Fabio appears a lot more conservative than his brother in many aspects of his game, perhaps suggesting he has grown more as a player, despite his considerably more limited game time. He generally looks to stay on his feet and is far less gung-ho, but he still remains an unpolished gem.

In goal, David De Gea continues to do his best to become a wasted talent at Old Trafford. Anyone who saw him play for Atletico Madrid will tell you his ability was unquestionable, but at the moment he seems incapable of going through a match without doing something eye-catching for the entirely wrong reasons.
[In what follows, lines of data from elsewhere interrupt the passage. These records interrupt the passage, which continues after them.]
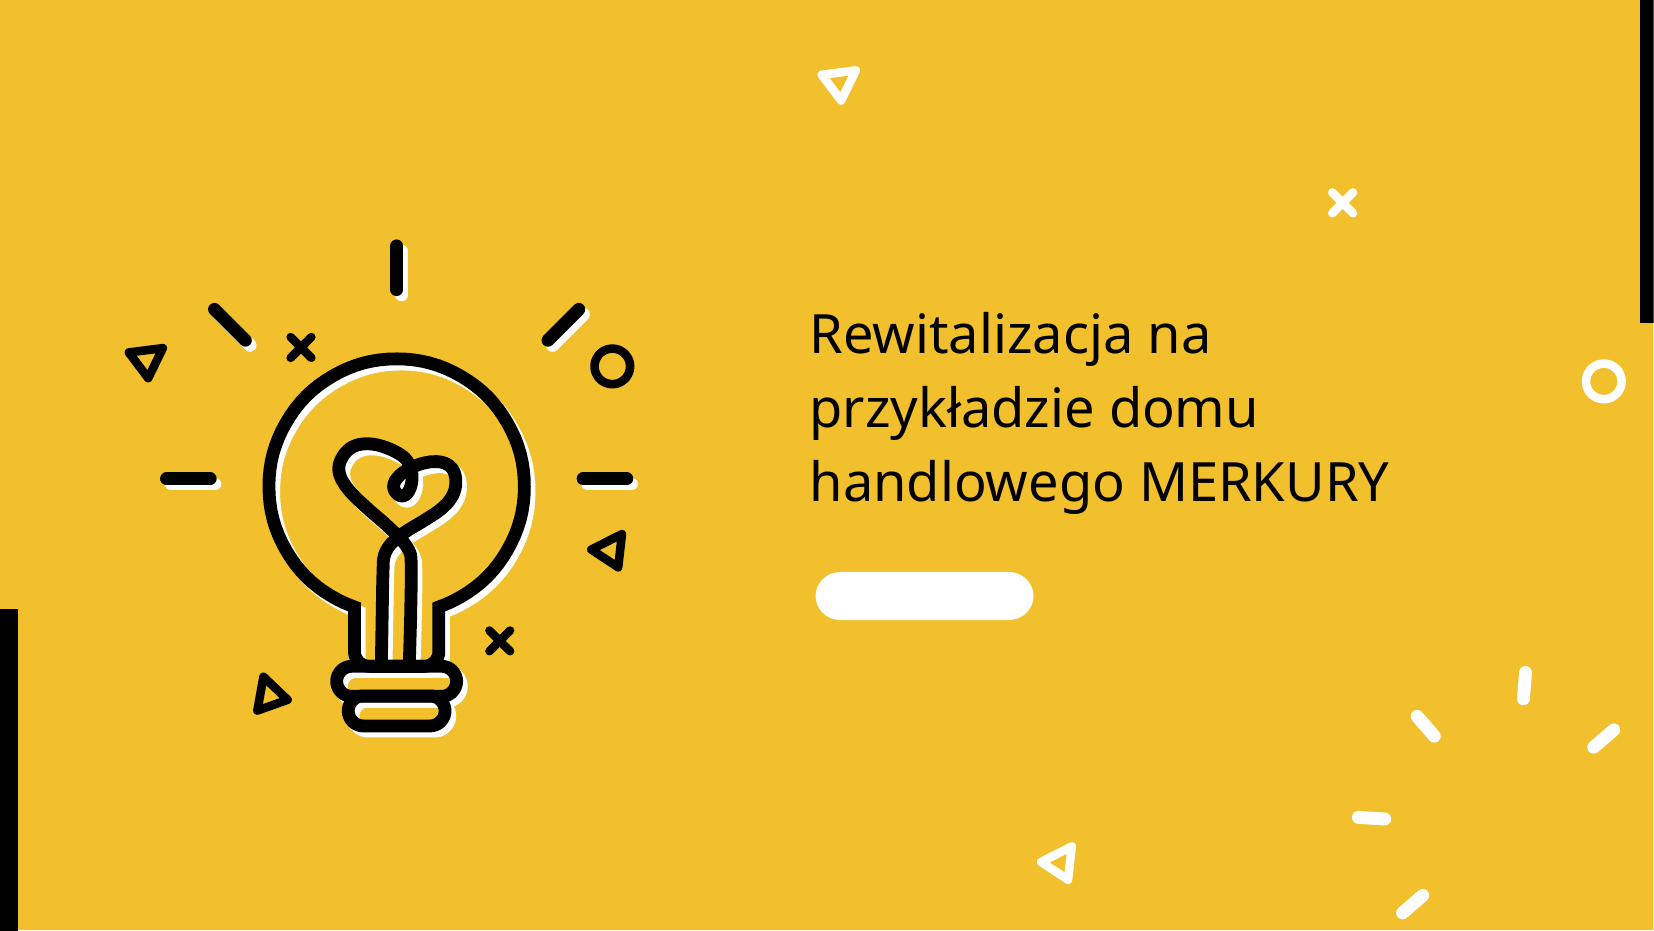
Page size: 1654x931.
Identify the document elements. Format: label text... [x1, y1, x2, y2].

title Rewitalizacja na przykładzie domu handlowego MERKURY [809, 295, 1447, 518]
text_box [815, 571, 1034, 621]
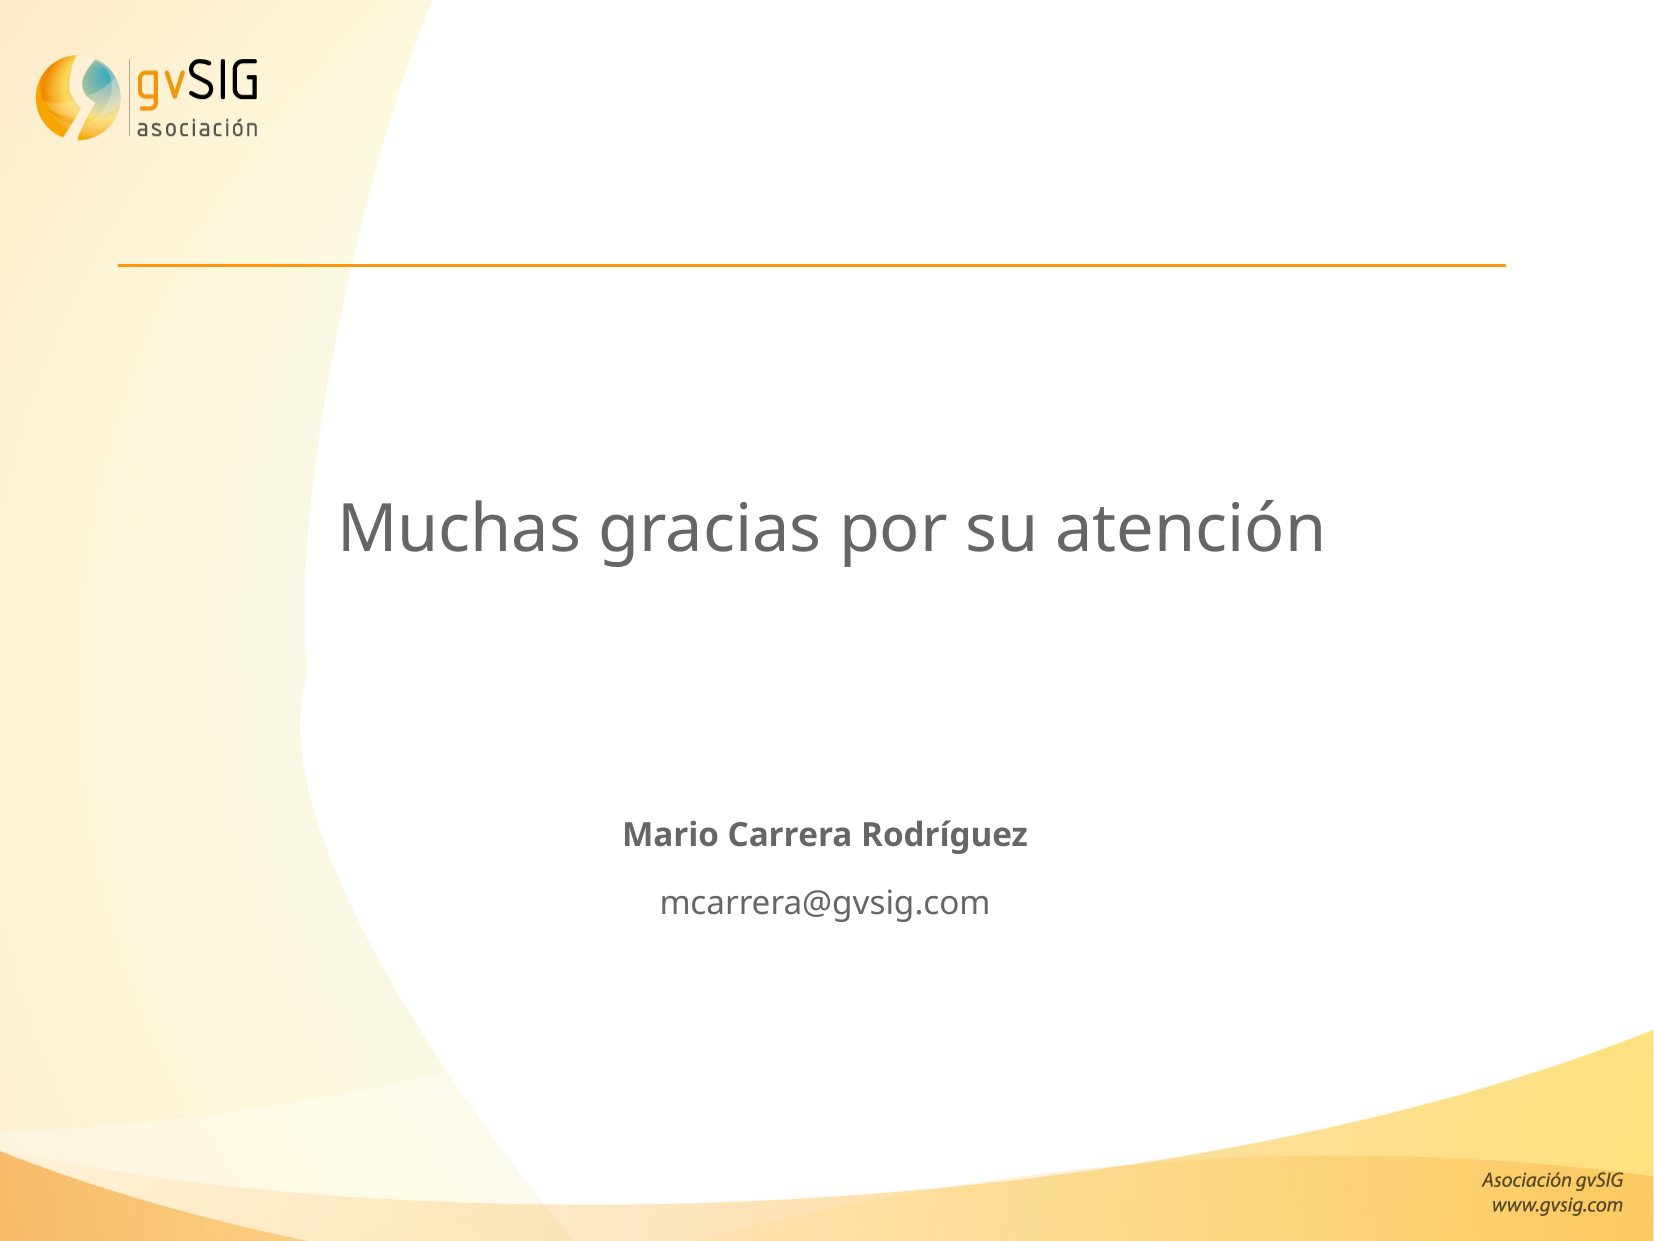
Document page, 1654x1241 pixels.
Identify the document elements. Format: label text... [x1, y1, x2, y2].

title Muchas gracias por su atención [117, 422, 1548, 630]
picture [0, 0, 1654, 1241]
text_box Mario Carrera Rodríguez mcarrera@gvsig.com [376, 781, 1263, 893]
title [118, 177, 1607, 276]
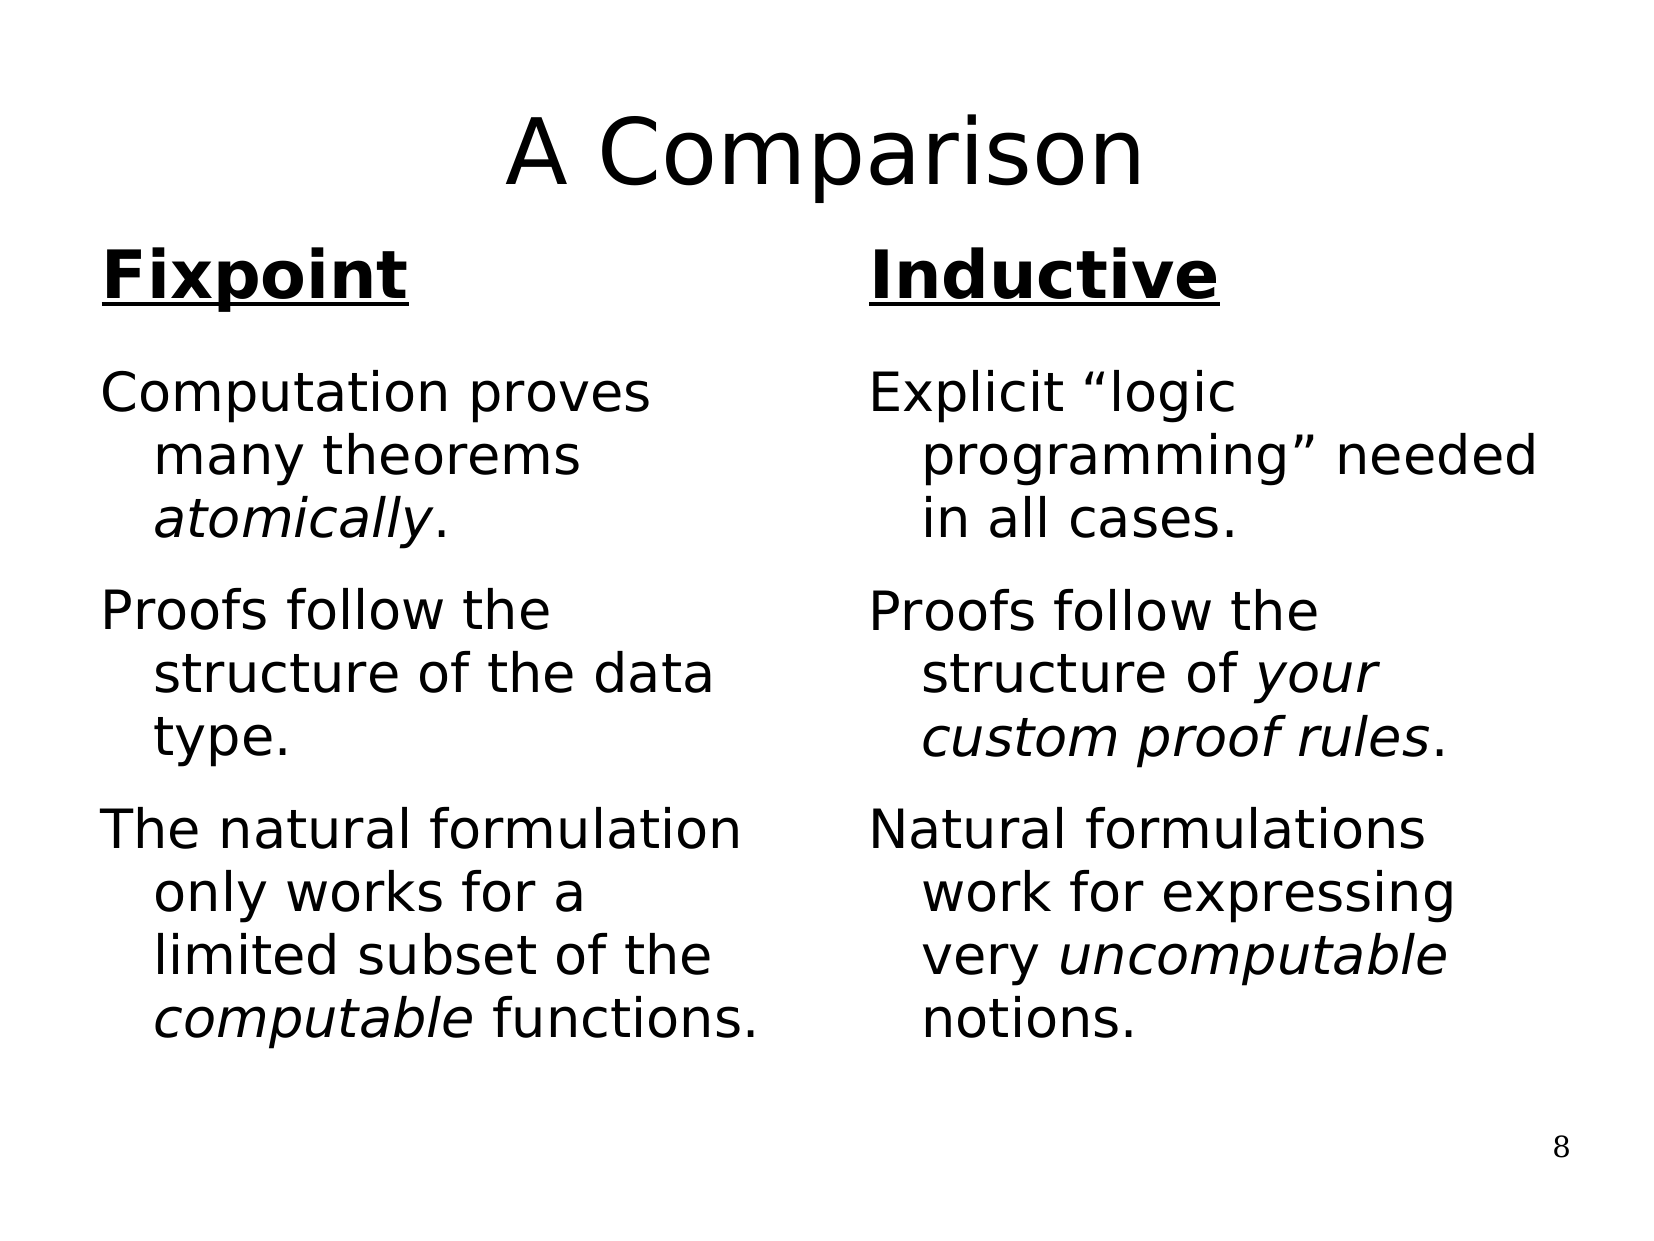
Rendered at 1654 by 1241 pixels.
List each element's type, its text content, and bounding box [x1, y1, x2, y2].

list Explicit “logic programming” needed in all cases. Proofs follow the structure of your custom proof rules. Natural formulations work for expressing very uncomputable notions. [850, 361, 1556, 1165]
text_box Fixpoint [86, 228, 462, 322]
title A Comparison [82, 49, 1571, 257]
text_box Inductive [854, 228, 1276, 322]
list Computation proves many theorems atomically. Proofs follow the structure of the data type. The natural formulation only works for a limited subset of the computable functions. [82, 361, 788, 1165]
The Spaniard made a great save to deny Siem De Jong on Thursday, but he arguably could have done better with Ajax’s winner, while he also looked lost at crosses, flapping hectically at deliveries from Miralem Sulejmani and Ozbiliz. His faults are hardly new to us, but the longer he looks out of his depth, the more playing time Anders Lindegaard will get.

Phil Jones is another who divides opinion. None can doubt his class, but few can truly tell his best position. In defence, he has arguably performed best at right-back, with his natural instinct being to advance, something he does well. But, as proven by Ajax’s dynamic triumvirate up front on Thursday, he struggles to cope with inter-changing players in attack, failing to pick up various runs.

Most people would currently bet on him becoming a midfielder in the future, particularly with his surges forward much more suited than in defence, but whether he develops sufficient creativity remains to be seen.

What may worry some supporters the most is that Jonny Evans – who last season couldn’t do a thing right – has probably been their best centre-back this term, certainly their most consistent. The fact Evans has been picked to partner Ferdinand - when fit - also seems to suggest Ferguson agrees, but any sloppiness in the next round could prove disastrous if they are serious about winning the Europa League.

Lying in wait are Marcelo Bielsa’s Athletic Bilbao, a team that pours people forward in attack, and with players like Javi Martinez, Fernando Llorente and Iker Muniain, slack defending will be punished in an instant.

United will definitely be favourites for the last-16 tie, but the further Ferguson’s team get in the competition, the more likely their complacency will be their downfall.